Apply what you read:
A. Answer these questions from the biography of Giovanni Antonio Angrisani:
(i) Who consecrated him, and on what date?
(ii) In which congregation was he ordained a priest?
(iii) Who succeeded him as Archbishop of Sorrento?
B. Quote the Angrisani biography verbatim from "Giovanni Antonio Angrisani, C.R." to "the Divine Providence.".
C. Continue the biography of Giovanni Antonio Angrisani from where it stops.

[[ Page extract open ]]

- Church: Catholic Church
- Archdiocese: Archdiocese of Sorrento
- In office: 1612–1641
- Predecessor: Girolamo Provenzale
- Successor: Antonio del Pezzo

Orders
- Consecration: 11 Jun 1612 by Felice Centini

Personal details
- Born: 1560 Naples, Italy
- Died: 29 Aug 1641 (age 81)

= Giovanni Antonio Angrisani =

17th-century Roman Catholic bishop

Giovanni Antonio Angrisani, C.R. (1560–1641) was a Roman Catholic prelate who served as Archbishop of Sorrento (1612–1641).

==Biography==
Giovanni Antonio Angrisani was born in 1560 in Naples, Italy and ordained a priest in the Congregation of Clerics Regular of the Divine Providence.
On 4 Jun 1612, he was appointed during the papacy of Pope Paul V as Archbishop of Sorrento.

[[ Page extract closed ]]
[[ Listed records open ]]

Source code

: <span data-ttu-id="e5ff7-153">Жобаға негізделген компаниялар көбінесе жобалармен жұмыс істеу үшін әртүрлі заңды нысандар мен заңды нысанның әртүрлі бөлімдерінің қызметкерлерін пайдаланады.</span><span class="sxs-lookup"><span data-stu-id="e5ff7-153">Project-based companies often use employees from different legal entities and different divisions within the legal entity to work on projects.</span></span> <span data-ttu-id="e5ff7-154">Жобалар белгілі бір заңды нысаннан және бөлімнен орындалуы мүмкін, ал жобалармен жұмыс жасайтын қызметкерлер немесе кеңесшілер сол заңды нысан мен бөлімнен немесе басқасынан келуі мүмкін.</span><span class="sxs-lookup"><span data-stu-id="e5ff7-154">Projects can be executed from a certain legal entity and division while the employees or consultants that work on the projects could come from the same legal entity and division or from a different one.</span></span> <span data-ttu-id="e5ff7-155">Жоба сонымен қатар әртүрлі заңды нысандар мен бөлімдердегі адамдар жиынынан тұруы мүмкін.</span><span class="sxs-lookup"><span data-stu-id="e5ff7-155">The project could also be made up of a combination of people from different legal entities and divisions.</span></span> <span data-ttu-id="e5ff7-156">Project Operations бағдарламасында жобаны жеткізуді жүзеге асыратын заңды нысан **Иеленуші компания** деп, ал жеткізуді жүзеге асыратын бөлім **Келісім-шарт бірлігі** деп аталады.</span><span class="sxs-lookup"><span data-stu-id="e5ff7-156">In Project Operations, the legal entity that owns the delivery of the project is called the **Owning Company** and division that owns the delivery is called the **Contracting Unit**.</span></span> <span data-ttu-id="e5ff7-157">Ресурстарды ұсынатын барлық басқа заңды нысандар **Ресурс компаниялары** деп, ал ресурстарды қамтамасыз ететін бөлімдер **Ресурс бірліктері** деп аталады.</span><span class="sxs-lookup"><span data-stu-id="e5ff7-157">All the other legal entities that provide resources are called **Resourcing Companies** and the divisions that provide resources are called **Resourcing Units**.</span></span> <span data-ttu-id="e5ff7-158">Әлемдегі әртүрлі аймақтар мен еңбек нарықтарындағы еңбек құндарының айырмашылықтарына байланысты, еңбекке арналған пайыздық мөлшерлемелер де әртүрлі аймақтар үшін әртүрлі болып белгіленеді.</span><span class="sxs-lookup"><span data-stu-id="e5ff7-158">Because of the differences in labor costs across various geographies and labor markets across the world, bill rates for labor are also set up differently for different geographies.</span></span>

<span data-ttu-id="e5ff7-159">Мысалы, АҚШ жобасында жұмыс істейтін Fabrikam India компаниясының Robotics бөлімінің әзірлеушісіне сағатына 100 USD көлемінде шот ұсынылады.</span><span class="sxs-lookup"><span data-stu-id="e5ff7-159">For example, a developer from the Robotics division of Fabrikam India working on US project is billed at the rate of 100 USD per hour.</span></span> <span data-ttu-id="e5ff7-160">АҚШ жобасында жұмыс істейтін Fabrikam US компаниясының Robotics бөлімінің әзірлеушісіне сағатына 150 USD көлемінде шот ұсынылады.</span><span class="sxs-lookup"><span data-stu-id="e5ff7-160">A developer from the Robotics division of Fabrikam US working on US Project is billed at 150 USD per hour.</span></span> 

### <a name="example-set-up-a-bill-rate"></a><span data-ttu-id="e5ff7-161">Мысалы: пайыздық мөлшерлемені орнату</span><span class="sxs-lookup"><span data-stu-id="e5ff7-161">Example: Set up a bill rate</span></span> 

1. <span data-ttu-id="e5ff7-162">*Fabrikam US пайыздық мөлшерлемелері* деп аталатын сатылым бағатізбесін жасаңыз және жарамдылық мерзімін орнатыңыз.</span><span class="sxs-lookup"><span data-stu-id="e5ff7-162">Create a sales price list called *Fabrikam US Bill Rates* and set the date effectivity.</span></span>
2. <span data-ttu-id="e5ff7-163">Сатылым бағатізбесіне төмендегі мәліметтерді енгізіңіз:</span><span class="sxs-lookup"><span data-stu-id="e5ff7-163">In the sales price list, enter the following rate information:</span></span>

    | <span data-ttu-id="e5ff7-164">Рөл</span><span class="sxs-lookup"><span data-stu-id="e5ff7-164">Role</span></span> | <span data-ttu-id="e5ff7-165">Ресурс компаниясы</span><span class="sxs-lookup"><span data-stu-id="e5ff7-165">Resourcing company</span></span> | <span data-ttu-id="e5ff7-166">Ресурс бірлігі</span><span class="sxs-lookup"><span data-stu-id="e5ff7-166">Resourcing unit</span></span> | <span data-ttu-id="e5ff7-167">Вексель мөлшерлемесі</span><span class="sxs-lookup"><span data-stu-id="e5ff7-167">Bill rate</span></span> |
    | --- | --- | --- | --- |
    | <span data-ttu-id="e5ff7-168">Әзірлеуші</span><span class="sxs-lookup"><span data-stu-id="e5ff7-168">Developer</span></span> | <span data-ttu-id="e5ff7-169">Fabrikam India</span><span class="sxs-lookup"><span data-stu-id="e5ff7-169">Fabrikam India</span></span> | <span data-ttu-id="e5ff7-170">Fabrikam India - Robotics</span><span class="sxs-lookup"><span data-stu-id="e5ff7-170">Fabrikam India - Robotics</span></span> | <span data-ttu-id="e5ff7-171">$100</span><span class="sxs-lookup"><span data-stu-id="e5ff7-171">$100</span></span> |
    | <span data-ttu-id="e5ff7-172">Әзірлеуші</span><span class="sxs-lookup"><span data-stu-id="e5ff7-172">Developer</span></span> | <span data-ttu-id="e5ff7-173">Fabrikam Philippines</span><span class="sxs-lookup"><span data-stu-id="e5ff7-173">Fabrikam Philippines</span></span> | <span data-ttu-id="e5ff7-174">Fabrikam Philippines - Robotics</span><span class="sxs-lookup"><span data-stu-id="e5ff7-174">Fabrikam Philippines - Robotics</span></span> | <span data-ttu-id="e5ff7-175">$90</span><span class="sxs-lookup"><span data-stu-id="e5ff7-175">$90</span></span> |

[[ Listed records closed ]]

Answer set:
A.
(i) Felice Centini, on 11 Jun 1612.
(ii) The Congregation of Clerics Regular of the Divine Providence.
(iii) Antonio del Pezzo.

B.
Giovanni Antonio Angrisani, C.R. (1560–1641) was a Roman Catholic prelate who served as Archbishop of Sorrento (1612–1641).

==Biography==
Giovanni Antonio Angrisani was born in 1560 in Naples, Italy and ordained a priest in the Congregation of Clerics Regular of the Divine Providence.

C.
On 11 Jun 1612, he was consecrated bishop by Felice Centini, Bishop of Mileto, with Giovanni Battista del Tufo, Bishop Emeritus of Acerra, and Paolo de Curtis, Bishop Emeritus of Isernia, serving as co-consecrators.
He served as Archbishop of Sorrento until his death on 29 Aug 1641.

While bishop, he was the principal co-consecrator of Pier Luigi Carafa (seniore), Bishop of Tricarico (1624).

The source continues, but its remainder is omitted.